Massay’s sworn statement also declared that witnesses saw
heavy-equipment tires stuck in the mud on the yard and that the BOP
forced inmates to play athletics on the field, constantly neglected
the field, and caused his injuries. He provided only conclusory
assertions to contend the BOP breached its duty and caused his
injuries. “A summary assertion made in an affidavit is simply not
enough evidence to raise a genuine issue of material fact.” Melton
v. Teachers Ins. & Annuity Ass’n of Am.,
114 F.3d 557, 559 (5th
Cir. 1997); see also FED. R. CIV. P. 56(e).

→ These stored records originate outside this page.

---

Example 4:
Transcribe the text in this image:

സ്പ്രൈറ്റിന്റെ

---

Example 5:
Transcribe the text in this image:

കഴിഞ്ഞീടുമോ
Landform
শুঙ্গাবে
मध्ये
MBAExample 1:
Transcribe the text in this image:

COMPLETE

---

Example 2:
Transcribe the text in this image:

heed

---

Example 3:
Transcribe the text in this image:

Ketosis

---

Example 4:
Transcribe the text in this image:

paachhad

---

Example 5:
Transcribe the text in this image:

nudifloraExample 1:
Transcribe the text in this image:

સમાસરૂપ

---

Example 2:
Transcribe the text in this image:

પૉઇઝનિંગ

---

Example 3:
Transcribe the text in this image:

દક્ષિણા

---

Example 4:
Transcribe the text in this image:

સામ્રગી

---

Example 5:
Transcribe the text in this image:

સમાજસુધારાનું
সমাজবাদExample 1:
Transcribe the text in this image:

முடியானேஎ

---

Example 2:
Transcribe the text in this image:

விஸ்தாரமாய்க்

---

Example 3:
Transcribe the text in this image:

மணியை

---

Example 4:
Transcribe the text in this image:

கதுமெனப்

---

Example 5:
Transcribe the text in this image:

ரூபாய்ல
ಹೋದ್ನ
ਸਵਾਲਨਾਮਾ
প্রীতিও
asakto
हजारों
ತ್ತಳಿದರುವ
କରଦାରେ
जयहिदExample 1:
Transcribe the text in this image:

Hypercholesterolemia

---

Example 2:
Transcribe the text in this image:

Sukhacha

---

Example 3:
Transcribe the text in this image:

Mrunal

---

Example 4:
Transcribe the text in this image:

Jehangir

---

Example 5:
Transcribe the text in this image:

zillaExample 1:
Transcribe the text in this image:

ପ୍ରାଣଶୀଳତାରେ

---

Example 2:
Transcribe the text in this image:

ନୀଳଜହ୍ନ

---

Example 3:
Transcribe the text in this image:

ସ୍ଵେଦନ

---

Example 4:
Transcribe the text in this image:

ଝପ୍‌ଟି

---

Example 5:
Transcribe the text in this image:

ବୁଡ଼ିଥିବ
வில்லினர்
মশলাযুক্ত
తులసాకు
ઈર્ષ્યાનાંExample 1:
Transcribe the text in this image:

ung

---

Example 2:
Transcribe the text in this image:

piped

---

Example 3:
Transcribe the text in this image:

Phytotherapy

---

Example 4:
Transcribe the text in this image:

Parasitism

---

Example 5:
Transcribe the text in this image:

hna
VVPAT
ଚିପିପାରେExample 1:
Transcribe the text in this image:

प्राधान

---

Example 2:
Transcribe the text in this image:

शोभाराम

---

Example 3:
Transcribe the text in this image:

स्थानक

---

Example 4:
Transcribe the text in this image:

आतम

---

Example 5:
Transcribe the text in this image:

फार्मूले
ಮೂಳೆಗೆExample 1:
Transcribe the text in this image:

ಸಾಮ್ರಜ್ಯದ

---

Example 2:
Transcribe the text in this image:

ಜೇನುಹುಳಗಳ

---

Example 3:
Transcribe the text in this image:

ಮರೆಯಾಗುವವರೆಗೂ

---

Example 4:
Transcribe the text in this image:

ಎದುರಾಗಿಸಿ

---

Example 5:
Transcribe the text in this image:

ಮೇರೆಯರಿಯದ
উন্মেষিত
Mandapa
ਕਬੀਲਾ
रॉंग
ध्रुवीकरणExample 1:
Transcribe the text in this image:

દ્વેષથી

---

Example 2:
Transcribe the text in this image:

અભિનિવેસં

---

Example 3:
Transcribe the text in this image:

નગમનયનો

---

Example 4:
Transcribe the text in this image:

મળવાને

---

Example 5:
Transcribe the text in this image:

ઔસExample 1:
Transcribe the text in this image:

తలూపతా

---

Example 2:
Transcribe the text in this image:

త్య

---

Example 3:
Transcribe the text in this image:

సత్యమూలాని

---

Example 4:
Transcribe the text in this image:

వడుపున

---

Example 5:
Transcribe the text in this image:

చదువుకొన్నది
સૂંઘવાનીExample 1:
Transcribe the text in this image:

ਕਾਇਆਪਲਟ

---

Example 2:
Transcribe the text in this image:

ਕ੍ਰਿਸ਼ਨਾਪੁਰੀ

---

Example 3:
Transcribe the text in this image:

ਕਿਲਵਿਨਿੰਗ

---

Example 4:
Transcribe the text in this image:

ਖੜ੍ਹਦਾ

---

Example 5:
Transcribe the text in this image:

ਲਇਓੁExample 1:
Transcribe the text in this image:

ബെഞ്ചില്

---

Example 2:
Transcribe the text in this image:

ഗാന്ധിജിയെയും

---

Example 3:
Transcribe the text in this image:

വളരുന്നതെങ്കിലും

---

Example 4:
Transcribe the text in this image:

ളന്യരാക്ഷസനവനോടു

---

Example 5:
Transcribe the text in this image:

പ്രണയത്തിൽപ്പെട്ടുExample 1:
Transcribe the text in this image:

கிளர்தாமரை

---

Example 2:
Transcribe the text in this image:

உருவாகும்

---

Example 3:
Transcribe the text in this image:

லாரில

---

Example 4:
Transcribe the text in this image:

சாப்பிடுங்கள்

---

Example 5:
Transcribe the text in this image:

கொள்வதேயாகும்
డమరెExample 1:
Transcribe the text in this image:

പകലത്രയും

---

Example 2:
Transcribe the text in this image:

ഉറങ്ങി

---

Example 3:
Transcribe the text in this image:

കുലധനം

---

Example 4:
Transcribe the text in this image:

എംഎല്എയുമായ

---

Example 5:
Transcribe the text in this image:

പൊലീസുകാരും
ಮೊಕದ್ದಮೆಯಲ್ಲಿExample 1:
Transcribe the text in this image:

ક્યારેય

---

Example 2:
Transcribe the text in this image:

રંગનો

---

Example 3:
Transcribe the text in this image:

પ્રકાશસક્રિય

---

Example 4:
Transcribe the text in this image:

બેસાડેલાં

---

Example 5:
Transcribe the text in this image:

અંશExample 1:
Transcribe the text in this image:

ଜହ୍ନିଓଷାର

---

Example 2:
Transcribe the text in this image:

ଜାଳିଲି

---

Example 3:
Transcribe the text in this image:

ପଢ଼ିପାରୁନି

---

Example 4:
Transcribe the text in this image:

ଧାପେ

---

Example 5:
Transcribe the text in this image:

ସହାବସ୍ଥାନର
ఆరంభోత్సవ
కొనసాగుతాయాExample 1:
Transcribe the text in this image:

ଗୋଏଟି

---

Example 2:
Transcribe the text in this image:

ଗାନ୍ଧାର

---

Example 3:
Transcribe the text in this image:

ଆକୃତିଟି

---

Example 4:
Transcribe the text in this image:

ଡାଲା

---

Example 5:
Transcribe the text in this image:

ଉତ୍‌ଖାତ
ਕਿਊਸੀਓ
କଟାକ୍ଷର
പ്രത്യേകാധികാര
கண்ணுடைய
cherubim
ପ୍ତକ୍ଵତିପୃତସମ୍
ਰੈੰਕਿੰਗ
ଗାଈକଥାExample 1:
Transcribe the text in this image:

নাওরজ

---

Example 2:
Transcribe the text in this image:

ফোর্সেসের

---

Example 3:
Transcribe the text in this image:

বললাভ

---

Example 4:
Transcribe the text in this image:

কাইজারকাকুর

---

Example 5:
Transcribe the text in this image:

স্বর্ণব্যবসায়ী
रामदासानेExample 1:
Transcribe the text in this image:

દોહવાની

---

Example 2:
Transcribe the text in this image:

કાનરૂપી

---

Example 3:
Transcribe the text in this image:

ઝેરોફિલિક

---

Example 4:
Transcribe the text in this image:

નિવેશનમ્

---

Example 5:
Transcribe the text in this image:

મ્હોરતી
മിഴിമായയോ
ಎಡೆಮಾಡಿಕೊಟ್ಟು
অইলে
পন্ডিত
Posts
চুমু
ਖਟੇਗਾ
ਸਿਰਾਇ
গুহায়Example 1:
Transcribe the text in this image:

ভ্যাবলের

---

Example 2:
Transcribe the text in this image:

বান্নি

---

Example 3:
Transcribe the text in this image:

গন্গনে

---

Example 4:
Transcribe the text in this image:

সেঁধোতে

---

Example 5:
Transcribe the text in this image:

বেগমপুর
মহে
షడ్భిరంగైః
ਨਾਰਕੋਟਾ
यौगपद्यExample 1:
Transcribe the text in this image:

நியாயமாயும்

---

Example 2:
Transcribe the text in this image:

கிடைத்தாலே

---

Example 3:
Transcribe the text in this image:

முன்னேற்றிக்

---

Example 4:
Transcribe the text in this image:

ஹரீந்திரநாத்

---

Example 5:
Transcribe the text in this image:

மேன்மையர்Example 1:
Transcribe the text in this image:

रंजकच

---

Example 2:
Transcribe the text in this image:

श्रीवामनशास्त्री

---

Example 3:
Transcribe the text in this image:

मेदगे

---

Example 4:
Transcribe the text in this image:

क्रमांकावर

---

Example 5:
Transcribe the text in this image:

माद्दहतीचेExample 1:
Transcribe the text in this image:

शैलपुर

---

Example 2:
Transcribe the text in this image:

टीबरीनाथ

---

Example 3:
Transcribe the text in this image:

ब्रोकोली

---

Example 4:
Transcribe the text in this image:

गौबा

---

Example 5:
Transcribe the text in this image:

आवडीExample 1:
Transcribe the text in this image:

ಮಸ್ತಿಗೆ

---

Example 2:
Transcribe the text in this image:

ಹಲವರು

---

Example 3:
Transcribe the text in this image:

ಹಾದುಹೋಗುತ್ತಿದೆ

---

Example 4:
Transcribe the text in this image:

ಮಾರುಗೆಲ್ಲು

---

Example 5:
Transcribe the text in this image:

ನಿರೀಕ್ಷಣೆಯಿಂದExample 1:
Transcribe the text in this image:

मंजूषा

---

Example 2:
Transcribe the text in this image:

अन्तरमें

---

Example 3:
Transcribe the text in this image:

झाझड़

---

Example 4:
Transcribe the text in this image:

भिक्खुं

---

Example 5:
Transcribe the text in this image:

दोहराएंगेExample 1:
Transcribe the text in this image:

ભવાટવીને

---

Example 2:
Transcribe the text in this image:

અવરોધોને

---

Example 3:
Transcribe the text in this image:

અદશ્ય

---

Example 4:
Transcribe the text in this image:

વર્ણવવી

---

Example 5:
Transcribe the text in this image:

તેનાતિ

Massay submitted the affidavit of a fellow inmate before the
Government moved for summary judgment. Although entitled “SIGNED
AND SEALED AFFIDAVIt” and indicating his fellow inmate gave the
statement under oath, it is not notarized and does not indicate it
was made “under penalty of perjury” or that the statements
contained therein were “true and correct.” Thus, this document is
not competent summary-judgment evidence. See 28 U.S.C. § 1746;
Nissho-Iwai Am. Corp. v. Kline,
845 F.2d 1300, 1306 (5th Cir.
1988).
Viewing the competent summary-judgment evidence in the light
most favorable to Massay, we cannot reasonably infer the BOP
4
breached its duty or caused Massay’s injuries. For the foregoing
reasons, summary judgment was proper.